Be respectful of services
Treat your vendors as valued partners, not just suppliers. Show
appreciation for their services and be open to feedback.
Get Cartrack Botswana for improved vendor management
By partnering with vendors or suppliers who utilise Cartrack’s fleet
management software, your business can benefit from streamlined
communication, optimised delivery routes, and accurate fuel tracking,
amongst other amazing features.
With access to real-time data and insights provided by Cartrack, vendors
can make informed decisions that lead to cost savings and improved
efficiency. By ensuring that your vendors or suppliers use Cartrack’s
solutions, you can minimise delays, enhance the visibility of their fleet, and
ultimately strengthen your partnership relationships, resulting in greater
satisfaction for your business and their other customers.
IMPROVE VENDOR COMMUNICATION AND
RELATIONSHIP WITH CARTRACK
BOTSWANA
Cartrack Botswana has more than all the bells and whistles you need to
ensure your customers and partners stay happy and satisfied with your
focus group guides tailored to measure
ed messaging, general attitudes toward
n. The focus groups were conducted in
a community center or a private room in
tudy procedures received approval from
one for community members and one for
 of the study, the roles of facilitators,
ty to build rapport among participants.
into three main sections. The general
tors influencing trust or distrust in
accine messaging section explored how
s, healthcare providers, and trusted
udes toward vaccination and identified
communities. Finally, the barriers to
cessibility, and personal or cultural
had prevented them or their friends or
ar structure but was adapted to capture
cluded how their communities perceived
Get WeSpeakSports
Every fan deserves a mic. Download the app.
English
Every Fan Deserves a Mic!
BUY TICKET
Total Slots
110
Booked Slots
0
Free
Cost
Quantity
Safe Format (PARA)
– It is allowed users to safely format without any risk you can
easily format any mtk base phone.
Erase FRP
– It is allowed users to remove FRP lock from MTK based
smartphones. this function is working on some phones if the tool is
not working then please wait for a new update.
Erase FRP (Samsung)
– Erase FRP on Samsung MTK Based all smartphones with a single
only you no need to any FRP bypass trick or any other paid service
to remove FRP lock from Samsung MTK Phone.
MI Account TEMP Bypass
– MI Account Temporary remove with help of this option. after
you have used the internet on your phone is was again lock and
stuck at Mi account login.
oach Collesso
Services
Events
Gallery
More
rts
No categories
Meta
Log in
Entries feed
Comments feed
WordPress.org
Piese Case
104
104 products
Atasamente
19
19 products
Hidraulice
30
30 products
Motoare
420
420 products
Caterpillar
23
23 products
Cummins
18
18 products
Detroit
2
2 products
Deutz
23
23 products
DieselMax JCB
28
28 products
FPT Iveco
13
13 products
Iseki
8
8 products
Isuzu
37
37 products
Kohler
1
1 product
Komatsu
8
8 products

> [BRIEF]: Rewrite the data above so that every "FRP" becomes "Factory Reset Protection", leaving all other text unchanged.

> [SOLUTION FOR THIS EXERCISE]:
Be respectful of services
Treat your vendors as valued partners, not just suppliers. Show
appreciation for their services and be open to feedback.
Get Cartrack Botswana for improved vendor management
By partnering with vendors or suppliers who utilise Cartrack’s fleet
management software, your business can benefit from streamlined
communication, optimised delivery routes, and accurate fuel tracking,
amongst other amazing features.
With access to real-time data and insights provided by Cartrack, vendors
can make informed decisions that lead to cost savings and improved
efficiency. By ensuring that your vendors or suppliers use Cartrack’s
solutions, you can minimise delays, enhance the visibility of their fleet, and
ultimately strengthen your partnership relationships, resulting in greater
satisfaction for your business and their other customers.
IMPROVE VENDOR COMMUNICATION AND
RELATIONSHIP WITH CARTRACK
BOTSWANA
Cartrack Botswana has more than all the bells and whistles you need to
ensure your customers and partners stay happy and satisfied with your
focus group guides tailored to measure
ed messaging, general attitudes toward
n. The focus groups were conducted in
a community center or a private room in
tudy procedures received approval from
one for community members and one for
 of the study, the roles of facilitators,
ty to build rapport among participants.
into three main sections. The general
tors influencing trust or distrust in
accine messaging section explored how
s, healthcare providers, and trusted
udes toward vaccination and identified
communities. Finally, the barriers to
cessibility, and personal or cultural
had prevented them or their friends or
ar structure but was adapted to capture
cluded how their communities perceived
Get WeSpeakSports
Every fan deserves a mic. Download the app.
English
Every Fan Deserves a Mic!
BUY TICKET
Total Slots
110
Booked Slots
0
Free
Cost
Quantity
Safe Format (PARA)
– It is allowed users to safely format without any risk you can
easily format any mtk base phone.
Erase Factory Reset Protection
– It is allowed users to remove Factory Reset Protection lock from MTK based
smartphones. this function is working on some phones if the tool is
not working then please wait for a new update.
Erase Factory Reset Protection (Samsung)
– Erase Factory Reset Protection on Samsung MTK Based all smartphones with a single
only you no need to any Factory Reset Protection bypass trick or any other paid service
to remove Factory Reset Protection lock from Samsung MTK Phone.
MI Account TEMP Bypass
– MI Account Temporary remove with help of this option. after
you have used the internet on your phone is was again lock and
stuck at Mi account login.
oach Collesso
Services
Events
Gallery
More
rts
No categories
Meta
Log in
Entries feed
Comments feed
WordPress.org
Piese Case
104
104 products
Atasamente
19
19 products
Hidraulice
30
30 products
Motoare
420
420 products
Caterpillar
23
23 products
Cummins
18
18 products
Detroit
2
2 products
Deutz
23
23 products
DieselMax JCB
28
28 products
FPT Iveco
13
13 products
Iseki
8
8 products
Isuzu
37
37 products
Kohler
1
1 product
Komatsu
8
8 products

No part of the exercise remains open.